== Segment start ==

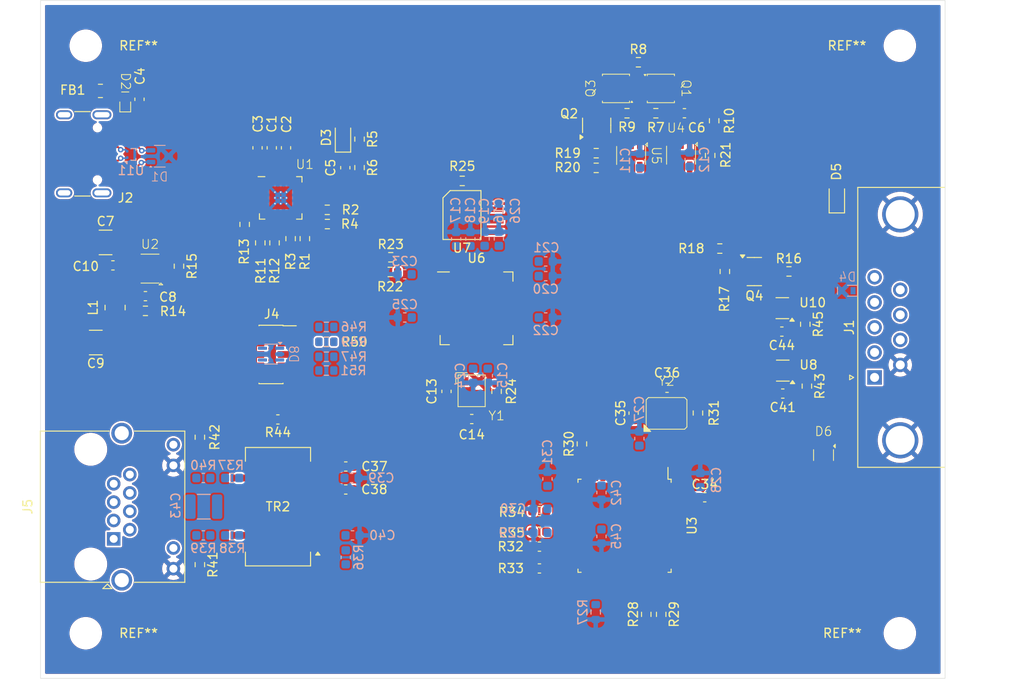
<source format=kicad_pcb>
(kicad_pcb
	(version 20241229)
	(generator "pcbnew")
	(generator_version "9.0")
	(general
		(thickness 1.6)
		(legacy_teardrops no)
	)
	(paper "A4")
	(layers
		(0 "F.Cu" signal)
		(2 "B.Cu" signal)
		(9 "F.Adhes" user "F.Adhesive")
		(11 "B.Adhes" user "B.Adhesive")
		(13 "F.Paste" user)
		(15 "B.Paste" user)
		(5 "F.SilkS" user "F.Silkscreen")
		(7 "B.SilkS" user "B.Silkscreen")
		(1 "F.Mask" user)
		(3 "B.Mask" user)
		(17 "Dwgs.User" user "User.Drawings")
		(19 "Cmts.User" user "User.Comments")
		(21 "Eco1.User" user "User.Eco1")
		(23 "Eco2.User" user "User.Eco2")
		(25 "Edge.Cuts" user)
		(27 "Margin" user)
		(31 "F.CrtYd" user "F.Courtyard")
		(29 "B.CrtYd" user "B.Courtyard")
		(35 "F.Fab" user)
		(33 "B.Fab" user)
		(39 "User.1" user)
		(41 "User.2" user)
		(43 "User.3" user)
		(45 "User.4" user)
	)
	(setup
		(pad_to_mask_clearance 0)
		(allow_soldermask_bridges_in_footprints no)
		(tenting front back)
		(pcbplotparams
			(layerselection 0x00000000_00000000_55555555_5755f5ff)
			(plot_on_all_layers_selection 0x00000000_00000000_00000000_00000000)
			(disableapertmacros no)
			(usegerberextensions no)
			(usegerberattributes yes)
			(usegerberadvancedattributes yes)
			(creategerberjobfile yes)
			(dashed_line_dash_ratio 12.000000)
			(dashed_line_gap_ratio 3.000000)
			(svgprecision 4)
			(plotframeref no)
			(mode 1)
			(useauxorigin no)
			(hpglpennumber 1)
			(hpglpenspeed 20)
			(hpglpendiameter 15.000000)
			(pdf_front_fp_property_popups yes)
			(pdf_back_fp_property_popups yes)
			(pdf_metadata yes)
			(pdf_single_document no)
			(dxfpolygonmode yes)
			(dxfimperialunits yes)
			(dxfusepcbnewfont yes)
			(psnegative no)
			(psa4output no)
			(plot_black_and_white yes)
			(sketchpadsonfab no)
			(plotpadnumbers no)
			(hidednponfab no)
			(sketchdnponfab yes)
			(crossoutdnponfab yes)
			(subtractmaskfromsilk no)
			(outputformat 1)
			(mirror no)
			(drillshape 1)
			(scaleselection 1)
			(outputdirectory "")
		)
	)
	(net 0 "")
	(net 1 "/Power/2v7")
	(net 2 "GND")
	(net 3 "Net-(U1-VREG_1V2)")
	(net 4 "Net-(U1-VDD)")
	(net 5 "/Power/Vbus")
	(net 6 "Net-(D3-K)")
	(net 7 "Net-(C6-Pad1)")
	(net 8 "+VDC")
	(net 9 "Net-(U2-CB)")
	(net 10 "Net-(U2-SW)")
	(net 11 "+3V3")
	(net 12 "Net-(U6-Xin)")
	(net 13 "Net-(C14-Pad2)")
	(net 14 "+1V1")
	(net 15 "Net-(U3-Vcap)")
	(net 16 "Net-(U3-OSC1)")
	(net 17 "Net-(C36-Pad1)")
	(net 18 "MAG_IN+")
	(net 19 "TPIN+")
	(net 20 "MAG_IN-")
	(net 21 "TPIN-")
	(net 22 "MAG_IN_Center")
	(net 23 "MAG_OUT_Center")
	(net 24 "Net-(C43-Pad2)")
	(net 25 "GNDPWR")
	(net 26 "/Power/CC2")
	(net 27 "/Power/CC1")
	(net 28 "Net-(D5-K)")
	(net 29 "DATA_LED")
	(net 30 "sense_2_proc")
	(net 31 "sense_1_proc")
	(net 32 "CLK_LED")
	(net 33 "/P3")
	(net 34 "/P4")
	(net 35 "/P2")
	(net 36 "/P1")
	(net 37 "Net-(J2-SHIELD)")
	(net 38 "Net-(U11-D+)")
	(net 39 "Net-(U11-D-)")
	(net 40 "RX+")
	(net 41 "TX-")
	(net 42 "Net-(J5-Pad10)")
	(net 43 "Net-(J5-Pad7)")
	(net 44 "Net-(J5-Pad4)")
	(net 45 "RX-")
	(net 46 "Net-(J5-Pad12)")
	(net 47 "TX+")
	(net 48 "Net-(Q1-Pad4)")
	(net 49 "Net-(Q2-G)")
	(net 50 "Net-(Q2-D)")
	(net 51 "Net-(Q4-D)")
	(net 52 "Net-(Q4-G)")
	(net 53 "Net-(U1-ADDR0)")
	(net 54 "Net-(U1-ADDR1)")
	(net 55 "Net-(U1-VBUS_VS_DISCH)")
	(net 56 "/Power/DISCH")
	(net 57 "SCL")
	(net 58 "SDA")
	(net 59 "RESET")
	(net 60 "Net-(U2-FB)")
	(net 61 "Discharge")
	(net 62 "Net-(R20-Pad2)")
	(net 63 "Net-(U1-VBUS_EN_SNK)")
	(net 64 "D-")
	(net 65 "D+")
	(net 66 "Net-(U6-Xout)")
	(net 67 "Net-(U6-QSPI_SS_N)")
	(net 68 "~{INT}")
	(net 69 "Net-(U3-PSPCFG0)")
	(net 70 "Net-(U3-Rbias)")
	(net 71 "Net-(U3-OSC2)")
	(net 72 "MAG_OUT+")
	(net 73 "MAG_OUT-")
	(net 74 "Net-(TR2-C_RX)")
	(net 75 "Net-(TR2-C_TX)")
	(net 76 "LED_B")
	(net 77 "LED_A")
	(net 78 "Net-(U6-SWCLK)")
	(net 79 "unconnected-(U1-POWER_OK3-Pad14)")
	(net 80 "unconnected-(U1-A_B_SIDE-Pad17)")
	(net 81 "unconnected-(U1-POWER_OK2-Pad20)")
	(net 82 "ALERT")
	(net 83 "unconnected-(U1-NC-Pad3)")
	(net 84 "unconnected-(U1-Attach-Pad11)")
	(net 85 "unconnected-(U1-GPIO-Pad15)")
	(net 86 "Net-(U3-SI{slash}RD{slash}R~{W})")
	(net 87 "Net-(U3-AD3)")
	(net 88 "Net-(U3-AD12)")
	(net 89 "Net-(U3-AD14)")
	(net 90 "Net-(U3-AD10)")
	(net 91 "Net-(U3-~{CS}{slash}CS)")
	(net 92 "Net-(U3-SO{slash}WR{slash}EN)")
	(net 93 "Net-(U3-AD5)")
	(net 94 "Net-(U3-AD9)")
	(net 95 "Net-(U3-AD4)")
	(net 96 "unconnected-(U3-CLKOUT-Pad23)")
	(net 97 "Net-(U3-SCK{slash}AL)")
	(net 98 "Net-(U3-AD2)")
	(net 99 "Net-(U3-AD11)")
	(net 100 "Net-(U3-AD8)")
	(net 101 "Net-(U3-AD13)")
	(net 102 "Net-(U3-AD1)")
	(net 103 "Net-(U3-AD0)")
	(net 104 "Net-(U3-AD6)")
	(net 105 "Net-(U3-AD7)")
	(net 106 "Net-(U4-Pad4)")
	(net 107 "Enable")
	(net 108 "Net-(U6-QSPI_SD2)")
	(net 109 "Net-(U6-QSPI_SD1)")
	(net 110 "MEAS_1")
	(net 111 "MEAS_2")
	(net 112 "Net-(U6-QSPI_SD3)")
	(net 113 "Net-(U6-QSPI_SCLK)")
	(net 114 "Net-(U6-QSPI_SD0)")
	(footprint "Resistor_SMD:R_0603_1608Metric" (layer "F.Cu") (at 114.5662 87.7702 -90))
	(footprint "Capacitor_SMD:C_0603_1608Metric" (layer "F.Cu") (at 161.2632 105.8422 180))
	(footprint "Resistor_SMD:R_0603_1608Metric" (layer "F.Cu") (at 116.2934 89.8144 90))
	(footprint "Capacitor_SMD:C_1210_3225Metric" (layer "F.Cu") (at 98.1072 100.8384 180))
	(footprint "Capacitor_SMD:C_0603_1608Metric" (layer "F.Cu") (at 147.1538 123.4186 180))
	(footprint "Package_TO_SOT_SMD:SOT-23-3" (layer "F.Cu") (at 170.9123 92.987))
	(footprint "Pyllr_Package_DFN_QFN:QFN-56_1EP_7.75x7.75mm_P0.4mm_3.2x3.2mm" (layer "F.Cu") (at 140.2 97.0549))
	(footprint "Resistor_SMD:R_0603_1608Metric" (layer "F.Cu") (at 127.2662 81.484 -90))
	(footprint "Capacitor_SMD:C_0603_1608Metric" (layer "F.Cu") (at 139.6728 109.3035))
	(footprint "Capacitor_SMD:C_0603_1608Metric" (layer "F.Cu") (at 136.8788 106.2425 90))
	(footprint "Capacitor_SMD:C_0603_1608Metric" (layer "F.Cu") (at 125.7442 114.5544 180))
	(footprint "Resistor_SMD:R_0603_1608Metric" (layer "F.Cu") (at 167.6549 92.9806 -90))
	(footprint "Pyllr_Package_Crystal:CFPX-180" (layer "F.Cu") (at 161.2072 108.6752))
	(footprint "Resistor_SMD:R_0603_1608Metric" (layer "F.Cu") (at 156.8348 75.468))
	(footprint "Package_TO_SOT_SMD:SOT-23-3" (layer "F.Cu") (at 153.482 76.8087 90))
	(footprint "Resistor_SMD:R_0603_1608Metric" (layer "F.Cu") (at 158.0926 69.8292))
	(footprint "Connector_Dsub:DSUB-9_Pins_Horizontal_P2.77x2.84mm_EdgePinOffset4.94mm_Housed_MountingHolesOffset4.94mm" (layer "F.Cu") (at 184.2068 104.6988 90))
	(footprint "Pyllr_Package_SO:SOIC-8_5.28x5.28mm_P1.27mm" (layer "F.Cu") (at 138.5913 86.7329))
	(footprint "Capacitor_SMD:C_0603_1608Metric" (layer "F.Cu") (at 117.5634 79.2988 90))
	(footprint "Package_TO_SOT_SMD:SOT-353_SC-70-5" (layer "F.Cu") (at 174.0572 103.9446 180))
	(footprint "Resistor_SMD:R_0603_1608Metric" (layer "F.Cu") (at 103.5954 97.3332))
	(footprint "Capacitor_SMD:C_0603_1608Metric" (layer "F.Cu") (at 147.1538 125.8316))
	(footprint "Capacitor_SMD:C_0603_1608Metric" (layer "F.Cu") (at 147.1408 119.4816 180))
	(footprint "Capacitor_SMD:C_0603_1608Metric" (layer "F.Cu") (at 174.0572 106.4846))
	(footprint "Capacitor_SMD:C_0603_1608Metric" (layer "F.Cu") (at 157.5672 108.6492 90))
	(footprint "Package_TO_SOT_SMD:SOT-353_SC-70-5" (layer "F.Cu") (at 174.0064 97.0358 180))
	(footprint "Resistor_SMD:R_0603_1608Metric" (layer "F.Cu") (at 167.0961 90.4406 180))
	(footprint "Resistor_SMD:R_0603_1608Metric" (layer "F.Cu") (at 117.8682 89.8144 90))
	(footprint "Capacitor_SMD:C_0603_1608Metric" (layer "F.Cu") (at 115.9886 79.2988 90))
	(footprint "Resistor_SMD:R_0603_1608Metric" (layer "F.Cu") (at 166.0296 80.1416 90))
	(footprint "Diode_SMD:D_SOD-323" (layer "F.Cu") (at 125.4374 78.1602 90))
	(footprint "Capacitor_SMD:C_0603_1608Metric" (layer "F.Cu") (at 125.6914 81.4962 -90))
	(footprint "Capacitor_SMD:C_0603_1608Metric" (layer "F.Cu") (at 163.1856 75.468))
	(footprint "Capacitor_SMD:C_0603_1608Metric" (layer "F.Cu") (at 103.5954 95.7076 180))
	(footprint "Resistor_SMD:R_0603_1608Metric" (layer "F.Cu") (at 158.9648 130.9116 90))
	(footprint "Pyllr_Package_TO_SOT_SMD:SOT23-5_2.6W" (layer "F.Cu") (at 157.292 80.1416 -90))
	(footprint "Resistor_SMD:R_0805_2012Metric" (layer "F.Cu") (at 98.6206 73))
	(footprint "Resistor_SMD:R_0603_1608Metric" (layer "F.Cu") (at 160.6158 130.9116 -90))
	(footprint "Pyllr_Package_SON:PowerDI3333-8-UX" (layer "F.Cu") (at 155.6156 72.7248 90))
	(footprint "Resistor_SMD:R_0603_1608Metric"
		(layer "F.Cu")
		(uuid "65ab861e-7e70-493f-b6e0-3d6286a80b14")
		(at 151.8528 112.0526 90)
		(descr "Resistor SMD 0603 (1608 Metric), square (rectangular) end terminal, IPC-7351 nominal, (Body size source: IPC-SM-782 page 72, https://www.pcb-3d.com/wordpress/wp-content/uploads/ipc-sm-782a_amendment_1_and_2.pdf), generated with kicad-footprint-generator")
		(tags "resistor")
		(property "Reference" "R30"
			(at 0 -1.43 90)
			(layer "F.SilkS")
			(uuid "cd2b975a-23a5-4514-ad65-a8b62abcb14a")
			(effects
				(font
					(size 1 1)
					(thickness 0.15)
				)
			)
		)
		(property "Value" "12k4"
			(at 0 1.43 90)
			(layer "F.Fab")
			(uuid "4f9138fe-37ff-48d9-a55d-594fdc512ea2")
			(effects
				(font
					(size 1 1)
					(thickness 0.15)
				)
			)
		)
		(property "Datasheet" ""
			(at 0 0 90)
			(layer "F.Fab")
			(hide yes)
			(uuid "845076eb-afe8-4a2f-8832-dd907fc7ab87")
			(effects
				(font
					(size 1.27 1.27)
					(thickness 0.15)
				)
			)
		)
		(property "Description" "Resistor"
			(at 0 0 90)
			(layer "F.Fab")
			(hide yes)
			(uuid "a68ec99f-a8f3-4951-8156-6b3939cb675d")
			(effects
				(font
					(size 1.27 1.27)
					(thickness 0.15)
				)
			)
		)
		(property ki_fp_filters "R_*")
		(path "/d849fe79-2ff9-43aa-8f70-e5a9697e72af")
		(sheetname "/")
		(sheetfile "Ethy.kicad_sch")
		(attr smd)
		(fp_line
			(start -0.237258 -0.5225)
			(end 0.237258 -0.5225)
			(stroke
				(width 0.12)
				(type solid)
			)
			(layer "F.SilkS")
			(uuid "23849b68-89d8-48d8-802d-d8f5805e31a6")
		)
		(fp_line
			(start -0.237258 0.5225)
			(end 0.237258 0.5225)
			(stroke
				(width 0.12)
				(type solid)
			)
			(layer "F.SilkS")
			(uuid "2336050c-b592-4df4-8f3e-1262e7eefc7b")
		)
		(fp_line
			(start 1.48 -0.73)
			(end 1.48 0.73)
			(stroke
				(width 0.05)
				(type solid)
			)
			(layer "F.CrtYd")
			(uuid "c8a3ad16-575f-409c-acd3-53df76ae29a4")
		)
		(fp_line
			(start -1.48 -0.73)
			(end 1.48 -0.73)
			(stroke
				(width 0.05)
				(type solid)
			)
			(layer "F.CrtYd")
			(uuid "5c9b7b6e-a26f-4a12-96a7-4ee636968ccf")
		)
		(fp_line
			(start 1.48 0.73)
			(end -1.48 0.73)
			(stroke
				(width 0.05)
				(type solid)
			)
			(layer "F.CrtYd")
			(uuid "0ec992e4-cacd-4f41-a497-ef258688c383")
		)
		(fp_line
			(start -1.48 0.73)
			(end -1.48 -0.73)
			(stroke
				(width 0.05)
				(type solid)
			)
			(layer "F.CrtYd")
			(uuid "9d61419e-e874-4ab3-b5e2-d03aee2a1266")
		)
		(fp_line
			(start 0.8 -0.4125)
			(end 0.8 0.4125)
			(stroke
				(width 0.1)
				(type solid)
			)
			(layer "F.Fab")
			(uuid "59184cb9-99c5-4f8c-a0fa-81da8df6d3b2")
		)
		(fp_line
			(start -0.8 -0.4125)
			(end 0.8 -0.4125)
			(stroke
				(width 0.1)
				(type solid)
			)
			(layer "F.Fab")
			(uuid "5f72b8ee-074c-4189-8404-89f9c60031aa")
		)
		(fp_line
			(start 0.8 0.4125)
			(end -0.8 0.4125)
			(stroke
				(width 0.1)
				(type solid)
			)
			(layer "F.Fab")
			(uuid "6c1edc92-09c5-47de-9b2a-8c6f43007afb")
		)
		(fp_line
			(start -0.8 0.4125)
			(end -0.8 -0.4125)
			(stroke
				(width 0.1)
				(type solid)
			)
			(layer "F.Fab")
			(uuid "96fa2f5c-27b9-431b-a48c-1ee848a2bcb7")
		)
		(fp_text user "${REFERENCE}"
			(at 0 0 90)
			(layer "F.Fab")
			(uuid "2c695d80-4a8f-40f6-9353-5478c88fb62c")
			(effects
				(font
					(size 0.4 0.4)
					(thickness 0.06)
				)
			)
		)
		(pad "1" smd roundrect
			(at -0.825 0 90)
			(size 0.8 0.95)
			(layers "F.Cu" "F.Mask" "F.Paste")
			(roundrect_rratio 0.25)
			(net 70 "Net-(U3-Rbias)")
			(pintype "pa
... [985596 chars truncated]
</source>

== Segment end ==

Look through the entries above and quote exactly the lines from the line with "(plotframeref no)" to the line with "(sketchpadsonfab no)", counting both of those lines.

			(plotframeref no)
			(mode 1)
			(useauxorigin no)
			(hpglpennumber 1)
			(hpglpenspeed 20)
			(hpglpendiameter 15.000000)
			(pdf_front_fp_property_popups yes)
			(pdf_back_fp_property_popups yes)
			(pdf_metadata yes)
			(pdf_single_document no)
			(dxfpolygonmode yes)
			(dxfimperialunits yes)
			(dxfusepcbnewfont yes)
			(psnegative no)
			(psa4output no)
			(plot_black_and_white yes)
			(sketchpadsonfab no)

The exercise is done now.